ASSIGNMENT A: In the antenna feed passage below, update the lines between "Accordingly, it is" and "deep reflectors.", inclusive, so that "polarization angle" becomes "polarization orientation".

##### DOCUMENT SEGMENT

Accordingly, it is an important object of this invention to provide
a device which permits remote rotation of the polarization angle of
the antenna feed without the above disadvantages, and with only one
moving part, while utilizing the proven qualities of the corrugated
face.
A further object of this invention is to permit efficient
illumination of deep reflectors (in the range of 0.25-0.35 F/D
ratios) with the simultaneous ability to remotely adjust the
polarization angle, if desired.
It is a still further object of this invention to provide means for
achieving the dual polarization capability with coaxial-type LNA's
while also achieving the advantages of efficient illumination for
deep reflectors.
It is a further object of the invention to provide the above
objects with a device which is compact, simple in construction,
lightweight, low cost, weather resistant, and which fixes the feed
body and the LNA, thus obviating cable wraps and alignment
problems.

##########
##### RECORD EXTRACTS

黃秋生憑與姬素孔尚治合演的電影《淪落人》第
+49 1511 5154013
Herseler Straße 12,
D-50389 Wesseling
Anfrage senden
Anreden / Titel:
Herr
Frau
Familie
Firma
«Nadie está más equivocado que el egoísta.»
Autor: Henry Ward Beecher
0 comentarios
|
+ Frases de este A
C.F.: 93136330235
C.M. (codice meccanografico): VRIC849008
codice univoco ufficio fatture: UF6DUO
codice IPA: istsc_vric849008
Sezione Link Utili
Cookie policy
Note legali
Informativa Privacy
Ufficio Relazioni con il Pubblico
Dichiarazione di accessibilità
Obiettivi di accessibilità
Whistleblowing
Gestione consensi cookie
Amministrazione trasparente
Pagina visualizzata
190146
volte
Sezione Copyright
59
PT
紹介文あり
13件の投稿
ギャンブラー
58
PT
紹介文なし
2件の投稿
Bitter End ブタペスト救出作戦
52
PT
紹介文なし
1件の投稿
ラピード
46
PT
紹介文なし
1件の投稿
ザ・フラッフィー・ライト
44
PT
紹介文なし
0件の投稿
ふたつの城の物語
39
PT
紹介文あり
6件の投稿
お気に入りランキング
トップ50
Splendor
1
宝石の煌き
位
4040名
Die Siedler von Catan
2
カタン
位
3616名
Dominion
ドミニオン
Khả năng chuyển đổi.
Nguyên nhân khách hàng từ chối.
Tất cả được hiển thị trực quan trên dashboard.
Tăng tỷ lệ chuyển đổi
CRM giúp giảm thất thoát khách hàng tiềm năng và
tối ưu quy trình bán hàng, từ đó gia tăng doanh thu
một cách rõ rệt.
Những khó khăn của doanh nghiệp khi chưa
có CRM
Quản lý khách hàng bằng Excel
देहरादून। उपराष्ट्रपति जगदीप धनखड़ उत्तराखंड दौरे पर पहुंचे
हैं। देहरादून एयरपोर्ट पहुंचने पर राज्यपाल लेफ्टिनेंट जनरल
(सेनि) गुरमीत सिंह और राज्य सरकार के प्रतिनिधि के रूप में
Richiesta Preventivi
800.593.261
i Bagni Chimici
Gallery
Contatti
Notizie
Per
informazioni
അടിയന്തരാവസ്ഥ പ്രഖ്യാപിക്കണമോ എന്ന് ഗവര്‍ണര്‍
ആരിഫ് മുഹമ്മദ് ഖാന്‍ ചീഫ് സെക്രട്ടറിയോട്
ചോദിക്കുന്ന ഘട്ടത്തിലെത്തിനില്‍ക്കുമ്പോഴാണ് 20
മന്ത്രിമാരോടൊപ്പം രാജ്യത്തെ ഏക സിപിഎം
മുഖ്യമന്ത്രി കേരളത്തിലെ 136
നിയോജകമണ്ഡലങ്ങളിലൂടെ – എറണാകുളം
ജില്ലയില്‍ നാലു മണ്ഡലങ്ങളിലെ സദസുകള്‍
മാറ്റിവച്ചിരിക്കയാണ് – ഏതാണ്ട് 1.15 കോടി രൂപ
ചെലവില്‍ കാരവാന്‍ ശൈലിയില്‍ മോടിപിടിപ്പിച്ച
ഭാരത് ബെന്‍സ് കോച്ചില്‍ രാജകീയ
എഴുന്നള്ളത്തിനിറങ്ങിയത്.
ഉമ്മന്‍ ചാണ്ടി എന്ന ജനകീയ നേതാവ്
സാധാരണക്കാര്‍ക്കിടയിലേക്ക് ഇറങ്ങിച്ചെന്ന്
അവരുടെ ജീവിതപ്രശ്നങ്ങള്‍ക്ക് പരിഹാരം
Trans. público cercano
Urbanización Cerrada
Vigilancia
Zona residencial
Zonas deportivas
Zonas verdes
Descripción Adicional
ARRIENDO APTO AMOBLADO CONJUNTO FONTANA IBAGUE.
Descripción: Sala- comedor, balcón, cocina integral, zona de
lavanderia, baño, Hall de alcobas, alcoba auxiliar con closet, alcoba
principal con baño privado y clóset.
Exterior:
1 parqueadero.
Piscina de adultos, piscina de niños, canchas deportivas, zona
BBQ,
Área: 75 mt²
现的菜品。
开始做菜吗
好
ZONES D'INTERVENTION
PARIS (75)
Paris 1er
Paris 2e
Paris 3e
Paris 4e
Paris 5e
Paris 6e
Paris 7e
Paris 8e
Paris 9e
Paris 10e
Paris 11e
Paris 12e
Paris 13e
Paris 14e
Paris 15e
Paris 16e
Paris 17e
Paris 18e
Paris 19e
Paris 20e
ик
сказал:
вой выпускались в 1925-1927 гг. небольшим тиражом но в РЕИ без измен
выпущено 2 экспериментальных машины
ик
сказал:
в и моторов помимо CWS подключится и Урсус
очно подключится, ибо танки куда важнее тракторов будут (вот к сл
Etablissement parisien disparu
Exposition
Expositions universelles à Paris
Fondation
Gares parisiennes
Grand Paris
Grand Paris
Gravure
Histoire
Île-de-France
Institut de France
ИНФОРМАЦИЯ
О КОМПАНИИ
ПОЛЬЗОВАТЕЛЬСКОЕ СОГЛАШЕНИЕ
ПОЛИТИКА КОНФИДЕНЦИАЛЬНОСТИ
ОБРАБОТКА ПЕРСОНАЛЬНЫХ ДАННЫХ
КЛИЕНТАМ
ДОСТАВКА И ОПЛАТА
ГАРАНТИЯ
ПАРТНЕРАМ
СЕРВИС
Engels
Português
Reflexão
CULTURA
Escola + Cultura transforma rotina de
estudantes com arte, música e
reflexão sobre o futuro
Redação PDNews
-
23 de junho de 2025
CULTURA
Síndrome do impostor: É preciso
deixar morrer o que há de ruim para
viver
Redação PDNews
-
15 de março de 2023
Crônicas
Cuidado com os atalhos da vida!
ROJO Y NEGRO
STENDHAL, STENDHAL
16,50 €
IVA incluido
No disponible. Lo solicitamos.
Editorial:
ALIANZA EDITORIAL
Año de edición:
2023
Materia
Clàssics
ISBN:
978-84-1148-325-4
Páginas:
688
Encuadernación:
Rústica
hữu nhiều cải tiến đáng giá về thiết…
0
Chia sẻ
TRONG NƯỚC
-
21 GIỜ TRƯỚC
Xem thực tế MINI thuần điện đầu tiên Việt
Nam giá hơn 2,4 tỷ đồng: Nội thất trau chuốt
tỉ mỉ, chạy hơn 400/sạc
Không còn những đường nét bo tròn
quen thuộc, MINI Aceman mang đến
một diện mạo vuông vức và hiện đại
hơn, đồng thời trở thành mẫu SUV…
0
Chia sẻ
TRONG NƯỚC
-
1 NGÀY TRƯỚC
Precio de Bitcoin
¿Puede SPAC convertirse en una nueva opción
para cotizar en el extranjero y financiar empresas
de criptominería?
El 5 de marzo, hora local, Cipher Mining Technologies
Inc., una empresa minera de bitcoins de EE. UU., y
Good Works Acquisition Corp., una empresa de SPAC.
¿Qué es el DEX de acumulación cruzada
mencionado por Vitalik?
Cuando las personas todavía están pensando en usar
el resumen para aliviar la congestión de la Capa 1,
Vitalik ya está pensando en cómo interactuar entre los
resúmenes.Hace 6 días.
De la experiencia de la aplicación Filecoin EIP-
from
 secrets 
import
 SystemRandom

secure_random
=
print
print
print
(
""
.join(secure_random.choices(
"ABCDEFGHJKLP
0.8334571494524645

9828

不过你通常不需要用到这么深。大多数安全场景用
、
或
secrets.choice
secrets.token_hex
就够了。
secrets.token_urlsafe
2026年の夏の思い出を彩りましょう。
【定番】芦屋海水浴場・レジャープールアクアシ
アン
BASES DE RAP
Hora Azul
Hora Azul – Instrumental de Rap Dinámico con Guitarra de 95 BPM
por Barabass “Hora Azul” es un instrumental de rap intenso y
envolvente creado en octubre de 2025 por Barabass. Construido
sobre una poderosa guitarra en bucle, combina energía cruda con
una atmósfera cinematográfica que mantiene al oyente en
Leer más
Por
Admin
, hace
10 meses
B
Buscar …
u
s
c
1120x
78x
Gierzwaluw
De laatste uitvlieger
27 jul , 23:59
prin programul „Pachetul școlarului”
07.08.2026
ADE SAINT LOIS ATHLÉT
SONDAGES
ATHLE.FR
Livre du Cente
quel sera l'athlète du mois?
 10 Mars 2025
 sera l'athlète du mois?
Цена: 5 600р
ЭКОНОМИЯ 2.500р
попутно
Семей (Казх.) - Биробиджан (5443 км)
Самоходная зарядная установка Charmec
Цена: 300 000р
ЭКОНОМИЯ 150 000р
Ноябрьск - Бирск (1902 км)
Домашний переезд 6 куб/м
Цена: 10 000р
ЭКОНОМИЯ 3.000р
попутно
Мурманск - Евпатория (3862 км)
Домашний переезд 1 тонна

##########

ASSIGNMENT B: Please copy out, unchanged, the lines of the entries from the first line through the line holding "Ufficio Relazioni con il Pubblico", inclusive.

TASK RESULT A:
Accordingly, it is an important object of this invention to provide
a device which permits remote rotation of the polarization orientation of
the antenna feed without the above disadvantages, and with only one
moving part, while utilizing the proven qualities of the corrugated
face.
A further object of this invention is to permit efficient
illumination of deep reflectors (in the range of 0.25-0.35 F/D
ratios) with the simultaneous ability to remotely adjust the
polarization orientation, if desired.
It is a still further object of this invention to provide means for
achieving the dual polarization capability with coaxial-type LNA's
while also achieving the advantages of efficient illumination for
deep reflectors.

TASK RESULT B:
黃秋生憑與姬素孔尚治合演的電影《淪落人》第
+49 1511 5154013
Herseler Straße 12,
D-50389 Wesseling
Anfrage senden
Anreden / Titel:
Herr
Frau
Familie
Firma
«Nadie está más equivocado que el egoísta.»
Autor: Henry Ward Beecher
0 comentarios
|
+ Frases de este A
C.F.: 93136330235
C.M. (codice meccanografico): VRIC849008
codice univoco ufficio fatture: UF6DUO
codice IPA: istsc_vric849008
Sezione Link Utili
Cookie policy
Note legali
Informativa Privacy
Ufficio Relazioni con il Pubblico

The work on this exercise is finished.